Um in den Onlinehandel einzusteigen, ist ein Shop notwendig. Dieser muss solche Features wie Warenkorb sowie Zahlungs- und Versandoptionen bieten. WordPress lässt sich mithilfe von Plugins wie WooCommerce schnell zu einem Store umwandeln und einrichten. Leider steht für Grav derzeit keine umfassende E-Commerce-Lösung bereit. Wer also auf Grav setzt, muss eine separate Shopping-Plattform aufbauen oder eine fertige Lösung wie Shopify nutzen. Ein weiterer Vorteil von WordPress ist die Gegebenheit, dass für die Shopping-Plugins zusätzliche Erweiterungen bereitstehen. Somit lässt sich die Funktionalität eines WordPress-Shops grenzenlos anpassen.

Preis und Lizenzierung

Wordpress und Grav sind kostenlose Open-Source-Lösungen. Das erste CMS wird unter GPL, das andere unter MIT lizenziert. Wer sich also für eines der beiden CMS entscheidet, braucht nichts zu bezahlen, außer das Webhosting, auf dem die Website ausgebaut werden soll. In beiden Fällen stehen kostenlose Plugins und Design-Vorlagen zu Verfügung.
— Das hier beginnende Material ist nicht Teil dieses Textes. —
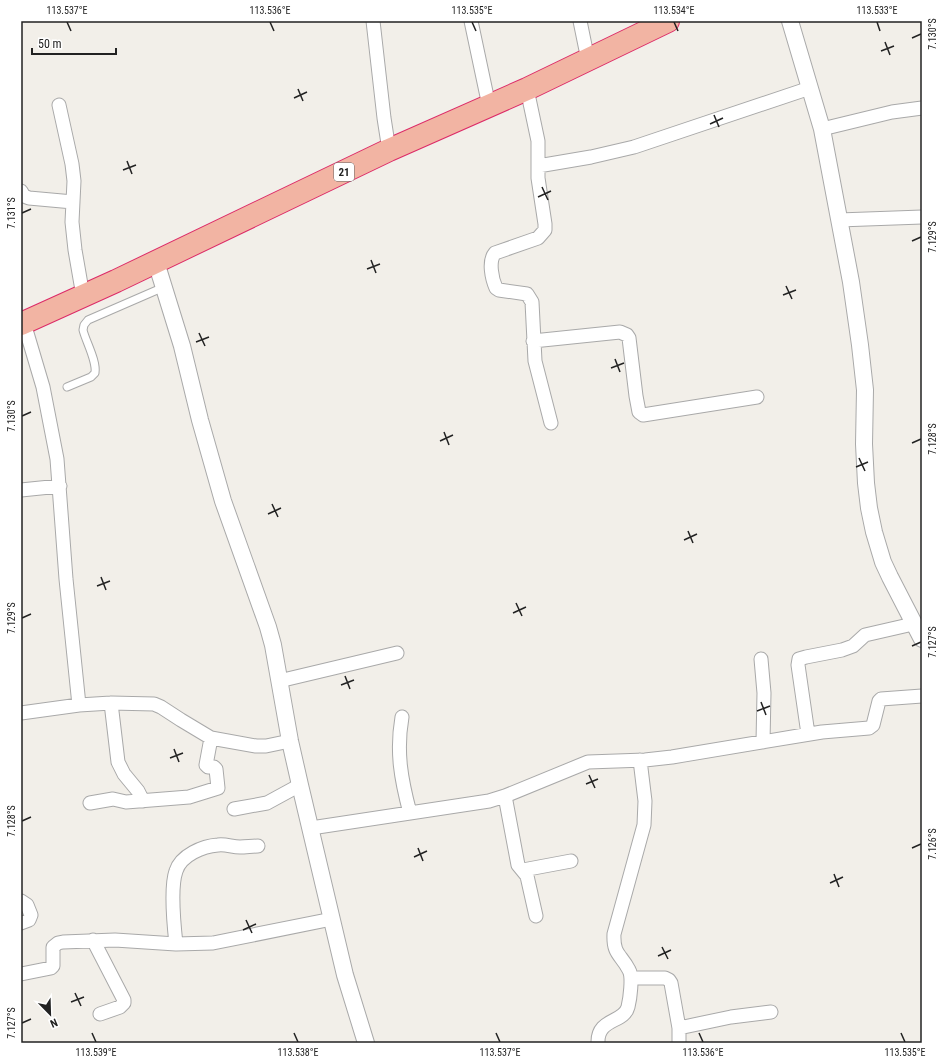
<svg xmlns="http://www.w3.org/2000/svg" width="943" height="1064" viewBox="0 0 943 1064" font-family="'Roboto Condensed',sans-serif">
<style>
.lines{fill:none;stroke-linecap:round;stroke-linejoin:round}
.service-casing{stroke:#a9a9a9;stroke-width:9}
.minor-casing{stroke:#a9a9a9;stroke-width:15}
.tertiary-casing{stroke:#a9a9a9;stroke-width:18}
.trunk-casing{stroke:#dc2a67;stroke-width:24}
.service{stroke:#fff;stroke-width:7}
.minor{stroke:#fff;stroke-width:13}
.tertiary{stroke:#fff;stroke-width:16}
.trunk{stroke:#f2b4a3;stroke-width:22}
.ticks{fill:none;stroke:#222;stroke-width:1.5}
.labels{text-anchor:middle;stroke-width:3;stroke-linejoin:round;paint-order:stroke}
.shield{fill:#fff;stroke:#646464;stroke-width:1}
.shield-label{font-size:11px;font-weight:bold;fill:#222}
.neatline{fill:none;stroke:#222;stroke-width:1.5}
.ticks-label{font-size:10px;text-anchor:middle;fill:#222}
</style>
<rect width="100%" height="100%" fill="#f2efe9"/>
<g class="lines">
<g class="service-casing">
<path id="service" d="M67,387l24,-10 4,-4c2,-12 -9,-31 -12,-43l1,-5 4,-5 76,-33"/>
</g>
<g class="minor-casing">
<path id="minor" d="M373,21l11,97 5,32
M471,21l18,85
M580,21l8,39
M527,89l11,52v37l7,46v6l-7,8 -43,15c-7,8 -3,26 1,35l3,2 28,4 5,8 3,59 16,62
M59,105l13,59 2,17 -2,41 3,28 8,46
M822,129l70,-17 30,-4
M538,166l53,-9 43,-10 176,-59
M21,191l3,5 5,2 44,4
M839,220l83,-3
M24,323l19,64 14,72 9,120 13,126
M533,341l87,-9 7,3 2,3 7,58 3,16 4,3 114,-18
M21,490l39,-4
M761,659l3,34 -1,49
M279,681l118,-28
M111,703l7,59 6,12 14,17 5,10
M21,713l58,-8 32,-2 43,1 7,3 20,13 30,18 45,8h10l24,-5
M402,717c-6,35 -1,62 8,96
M808,734l-10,-69 1,-6 7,-2 36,-7 11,-4 12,-11 48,-11
M505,796l13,69 9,11 9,40
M90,803l23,-4 13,3 63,-5 29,-9 -2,-19 -2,-2h-6l-2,-2 5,-27
M234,809l33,-6 33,-18
M311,828l178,-27 16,-5 83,-34 57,-2 27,-3 150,-25 47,-4 4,-3 6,-24 2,-2 41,-3
M523,870l48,-9
M21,901l6,4 4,10 -2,5 -8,3
M93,940l31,60v3l-4,4 -20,7
M176,944c-2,-18 -6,-56 0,-73 5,-16 27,-25 42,-26 8,-1 14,2 22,2 6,0 12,-1 18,-1
M21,974l30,-6 2,-2v-19l5,-4 5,-1 52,-2 61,4 37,-1 119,-24
M631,978h34l4,2 2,3 8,45v15
M679,1028l52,-11 40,-5
M598,1043c-1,-25 26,-20 30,-36 2,-8 5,-30 1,-37 -8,-16 -16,-15 -15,-36l30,-109 1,-24 -5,-41"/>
</g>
<g class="tertiary-casing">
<path id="tertiary" d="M790,21l32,108 29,153 9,63 5,45 -1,54 2,39 3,25 5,24 9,30 7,15 32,62
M156,262l26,84 18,74 23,81 45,126 5,18 17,96 10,44 45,190 21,68"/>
</g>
<g class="trunk-casing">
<path id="trunk" d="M21,324l95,-43 273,-131 138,-61 141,-68"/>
</g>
<use href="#service" class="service"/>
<use href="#minor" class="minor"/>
<use href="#tertiary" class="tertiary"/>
<use href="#trunk" class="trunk"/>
</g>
<path class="ticks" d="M67,22l4,9M270,22l4,9M472,22l4,9M674,22l4,9M877,22l3,9M912,38l9,-4M885,42l5,13M881,51l13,-5M298,89l5,12M294,98l13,-6M714,115l5,12M710,124l13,-6M127,161l5,13M123,170l13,-5M542,187l6,13M538,197l13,-6M22,213l9,-4M912,241l9,-4M371,260l5,13M367,269l13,-5M786,286l6,13M783,295l13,-5M199,333l6,13M196,342l13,-5M615,359l5,13M611,368l13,-5M22,416l9,-4M444,432l5,13M440,441l13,-6M912,443l9,-4M859,458l6,13M856,467l12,-5M272,504l6,13M268,514l13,-6M688,531l5,12M684,540l13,-6M101,577l5,13M97,586l13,-5M516,603l6,13M513,613l13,-6M22,618l9,-4M912,646l9,-4M345,676l5,13M341,685l13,-5M761,702l5,13M757,711l13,-5M174,749l5,13M170,758l13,-5M589,775l6,13M586,784l12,-5M22,821l9,-4M418,848l5,13M912,848l9,-4M414,857l13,-6M834,874l5,13M830,883l13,-6M246,920l6,13M243,930l13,-6M662,947l6,12M658,956l13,-6M75,993l6,13M71,1002l13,-5M22,1023l9,-4M92,1033l4,9M294,1033l4,9M496,1033l4,9M699,1033l4,9M901,1033l4,9"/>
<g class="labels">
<rect class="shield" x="334" y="163" width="20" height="18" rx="3"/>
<g class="shield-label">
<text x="344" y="176">21</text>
</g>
</g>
<rect width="943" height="1064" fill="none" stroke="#ffffff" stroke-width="44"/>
<g transform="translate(50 1014) rotate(157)" stroke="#ffffff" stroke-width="3" paint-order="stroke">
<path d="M0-3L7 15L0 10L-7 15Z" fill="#222222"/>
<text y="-6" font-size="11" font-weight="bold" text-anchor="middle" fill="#222222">N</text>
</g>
<path d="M32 48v6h84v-6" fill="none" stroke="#222222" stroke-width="2"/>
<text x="38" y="48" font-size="12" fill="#222222" stroke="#ffffff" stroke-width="3" paint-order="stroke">50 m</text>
<rect x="22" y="22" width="899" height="1020" class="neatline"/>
<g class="ticks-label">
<text x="67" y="14">113.537°E</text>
<text x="270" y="14">113.536°E</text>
<text x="472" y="14">113.535°E</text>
<text x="674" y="14">113.534°E</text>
<text x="877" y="14">113.533°E</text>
<text transform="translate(932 34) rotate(-90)" y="4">7.130°S</text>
<text transform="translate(11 213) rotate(-90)" y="4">7.131°S</text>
<text transform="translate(932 237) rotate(-90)" y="4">7.129°S</text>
<text transform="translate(11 416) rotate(-90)" y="4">7.130°S</text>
<text transform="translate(932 439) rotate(-90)" y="4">7.128°S</text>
<text transform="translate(11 618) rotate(-90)" y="4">7.129°S</text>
<text transform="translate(932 642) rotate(-90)" y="4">7.127°S</text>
<text transform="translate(11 821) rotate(-90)" y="4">7.128°S</text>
<text transform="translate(932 844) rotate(-90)" y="4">7.126°S</text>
<text transform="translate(11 1023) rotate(-90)" y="4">7.127°S</text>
<text x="96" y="1056">113.539°E</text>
<text x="298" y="1056">113.538°E</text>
<text x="500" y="1056">113.537°E</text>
<text x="703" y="1056">113.536°E</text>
<text x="905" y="1056">113.535°E</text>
</g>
</svg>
Es gibt aber auch ein breites Angebot an kostenpflichtigen Erweiterungen. Diese lassen sich auf Entwickler-Websites und Online-Marktplätzen für kreative Inhalte kaufen.

Community

Nicht nur die Entwickler arbeiten am jeweiligen CMS. Auch die Community hilft bei der Weiterentwicklung durch Ideen, Bug-Tracking oder eigene Erweiterungen. Je größer die Community ist, desto bessere Entwicklungsperspektiven hat ein CMS. Da WordPress schon viele Jahre auf dem Markt ist, ist dessen Community deutlich größer als die von Grav. Das junge CMS wurde jedoch wegen seiner Funktionsweise von der IT-Welt sehr positiv empfangen, sodass auch hier von einer raschen Weiterentwicklung auszugehen ist.

Zusammenfassung

Das junge Grav ist in vielen Fällen eine gute WordPress-Alternative. Das CMS ist kostenlos, arbeitet ohne Datenbank und hat eine klare Codestruktur, die Anpassungen einfach macht. Obwohl die Erweiterbarkeit insbesondere im Bereich Onlinehandel noch zu wünschen übrig lässt, ist der Funktionsumfang für viele Anwendungsbereiche ausreichend. Zweifellos werden die Entwickler und die Community an zusätzlichen Features abreiten, um Grav noch besser zu machen. Wer auf das alte WordPress verzichten kann, ist mit dem modernen Grav bestens bedient.